Le preguntó al padre qué podía hacer para retirar sus palabras dañinas y reconciliar la amistad con su amigo.

El padre le dijo: “Anda, toma un pluma y colócala en la entrada de cada casa del pueblo”. El joven no sabía exactamente la razón de esto pero pensó que estaría haciendo lo correcto y que se sentiría mejor al obedecer al cura así que tomó una bolsa llena de plumas y se fue por toda la aldea colocando una pluma en la entrada de cada casa; con la esperanza de que cada vez que colocara una pluma se sentiría mejor, pero no fue así. Cuando terminó de colocar la última pluma aún se sentía miserable por dentro.

De manera que regresó con el padre y le dijo: “Padre, ya hice lo que usted me mandó pero aún me siento muy mal por lo que he hecho, qué más puedo hacer”.

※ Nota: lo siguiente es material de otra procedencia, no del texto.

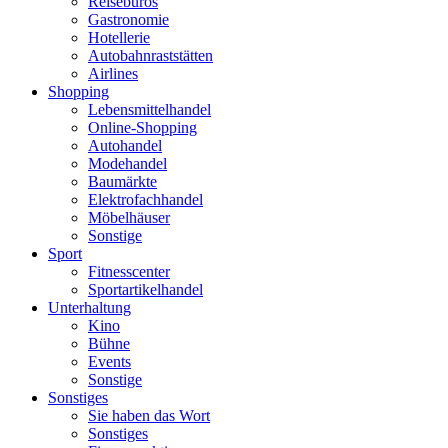
Reisebüros
Gastronomie
Hotellerie
Autobahnraststätten
Airlines
Shopping
Lebensmittelhandel
Online-Shopping
Autohandel
Modehandel
Baumärkte
Elektrofachhandel
Möbelhäuser
Sonstige
Sport
Fitnesscenter
Sportartikelhandel
Unterhaltung
Kino
Bühne
Events
Sonstige
Sonstiges
Sie haben das Wort
Sonstiges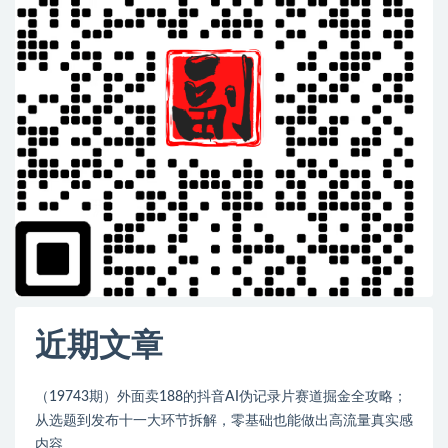
近期文章
（19743期）外面卖188的抖音AI伪记录片赛道掘金全攻略；
从选题到发布十一大环节拆解，零基础也能做出高流量真实感
内容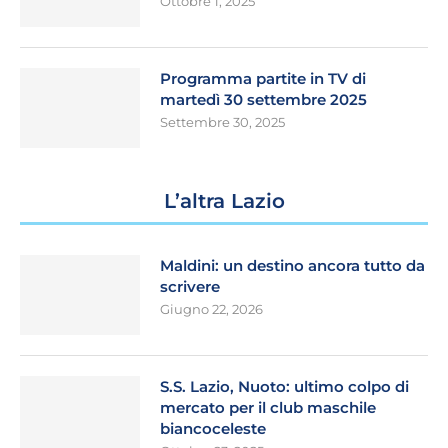
Ottobre 1, 2025
Programma partite in TV di
martedì 30 settembre 2025
Settembre 30, 2025
L’altra Lazio
Maldini: un destino ancora tutto da
scrivere
Giugno 22, 2026
S.S. Lazio, Nuoto: ultimo colpo di
mercato per il club maschile
biancoceleste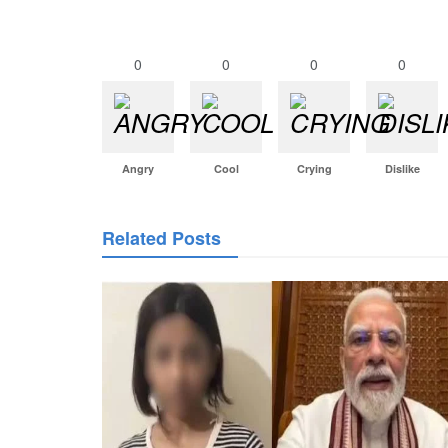
0
0
0
0
Angry
Cool
Crying
Dislike
Related Posts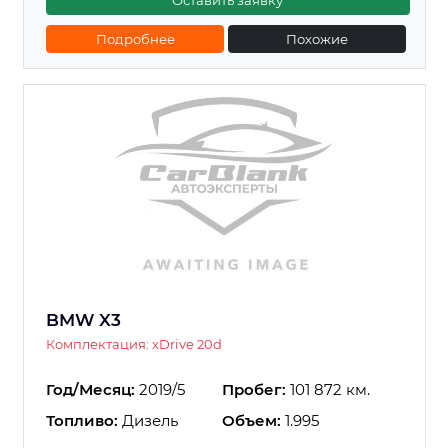
Оставить заявку
Подробнее
Похожие
BMW X3
Комплектация: xDrive 20d
Год/Месяц:
2019/5
Пробег:
101 872 км.
Топливо:
Дизель
Объем:
1.995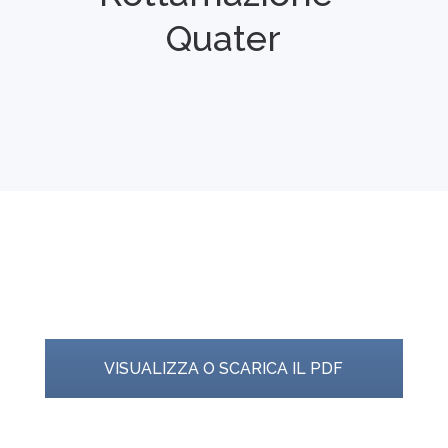
Quater
VISUALIZZA O SCARICA IL PDF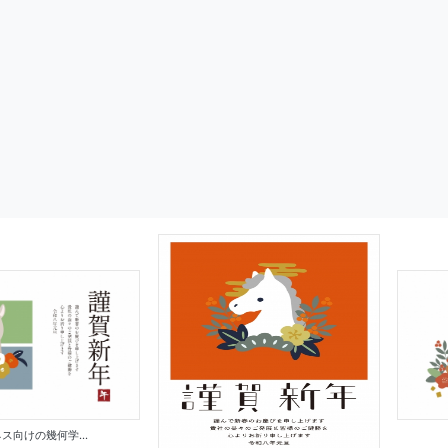
ス向けの幾何学...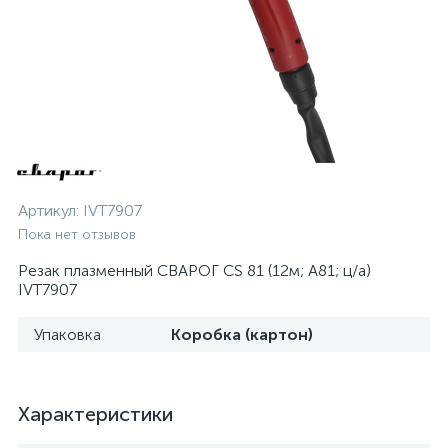
Артикул:
IVT7907
Пока нет отзывов
Резак плазменный СВАРОГ CS 81 (12м; А81; ц/а)
IVT7907
Упаковка
Коробка (картон)
Характеристики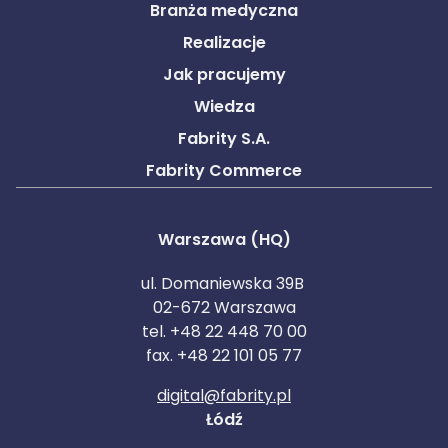
Branża medyczna
Realizacje
Jak pracujemy
Wiedza
Fabrity S.A.
Fabrity Commerce
Warszawa (HQ)
ul. Domaniewska 39B
02-672 Warszawa
tel. +48 22 448 70 00
fax. +48 22 101 05 77
digital@fabrity.pl
Łódź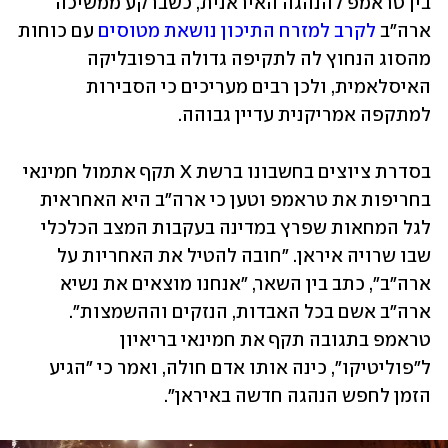
בין טראמפ להנהגה האיראנית, כשברקע ממשיכה 
ארה"ב 
לקרב למזרח התיכון נושאת מטוסים
 עם כוחות 
מהסוג הנחוץ לה לתקיפה גדולה ברפובליקה 
האיסלאמית, ולכן רבים מעריכים כי הסבירות 
למתקפה אמריקנית עדיין גבוהה.
בסדרת ציוצים בחשבונו ברשת X תקף אתמול חמינאי 
בחריפות את טראמפ וטען כי ארה"ב היא האחראית 
לגל המחאות שפרץ במדינה בעקבות המצב הכלכלי 
שבו שרויה איראן. "חובה להטיל את האחריות על 
ארה"ב", כתב בין השאר, "אנחנו מוצאים את נשיא 
ארה"ב אשם בכל האבדות, הנזקים וההשמצות". 
טראמפ בתגובה תקף את חמינאי בריאיון 
ל"פוליטיקו", כינה אותו אדם חולה, ואמר כי "הגיע 
הזמן לחפש הנהגה חדשה באיראן".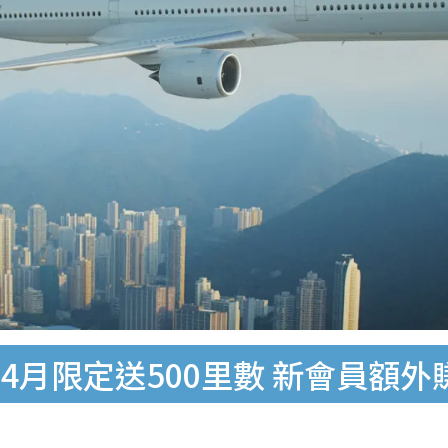
月限定送500里數 新會員額外賺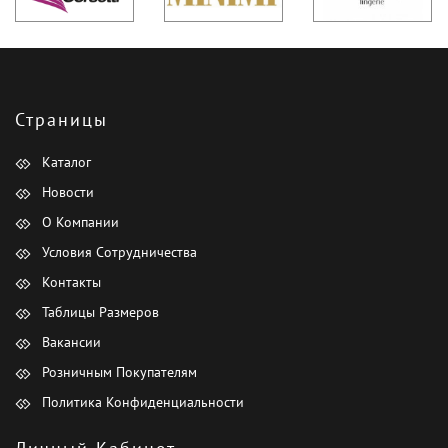
Страницы
Каталог
Новости
О Компании
Условия Сотрудничества
Контакты
Таблицы Размеров
Вакансии
Розничным Покупателям
Политика Конфиденциальности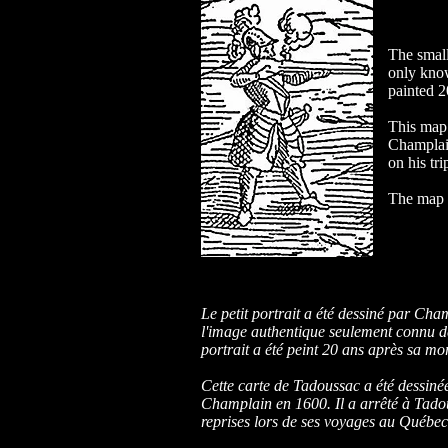
The small
only know
painted 2
This map
Champlai
on his tr
The map i
Le petit portrait a été dessiné par Ch
l'image authentique seulement connu de
portrait a été peint 20 ans après sa mor
Cette carte de Tadoussac a été dessin
Champlain en 1600. Il a arrêté à Tado
reprises lors de ses voyages au Québec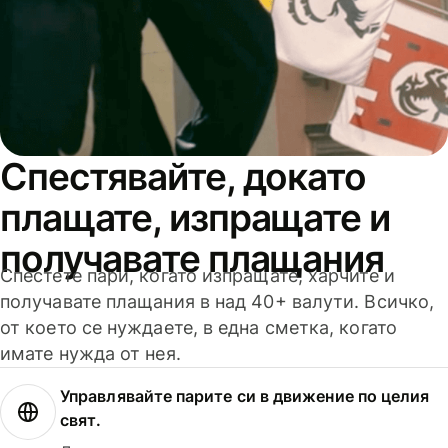
Спестявайте, докато
плащате, изпращате и
получавате плащания
Спестете пари, когато изпращате, харчите и
получавате плащания в над 40+ валути. Всичко,
от което се нуждаете, в една сметка, когато
имате нужда от нея.
Управлявайте парите си в движение по целия
свят.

El cura le respondió: “Ahora regresa al pueblo y recoge todas las plumas que has colocado”. El joven sorprendido exclamó: “Padre, eso es imposible ya el viento se la llevó todas; jamás podré recuperarlas”. El padre le dijo: “Exactamente, lo mismo pasa con el daño que han ocasionado tus palabras”.

Como puedes ver, las palabras malvadas siempre reflejan un corazón lleno de odio, orgullo, envidia y celos.

A menudo complicamos las cosas y multiplicamos el daño entre nosotros porque traicionamos confianzas y divulgamos palabras que sabemos que no son ciertas con la intención de dañar, herir, envenenar y destruir; y eso es malvado.

Y qué triste que nuestras iglesias, familias, y relaciones interpersonales sean fracturadas por el chisme, la calumnia y la difamación.

Anótalo bien, una vez que divulgamos un chisme es imposible remediar lo hecho.

Salomón dijo: “Quien habla mal de su amigo lo hiere más que una espada”.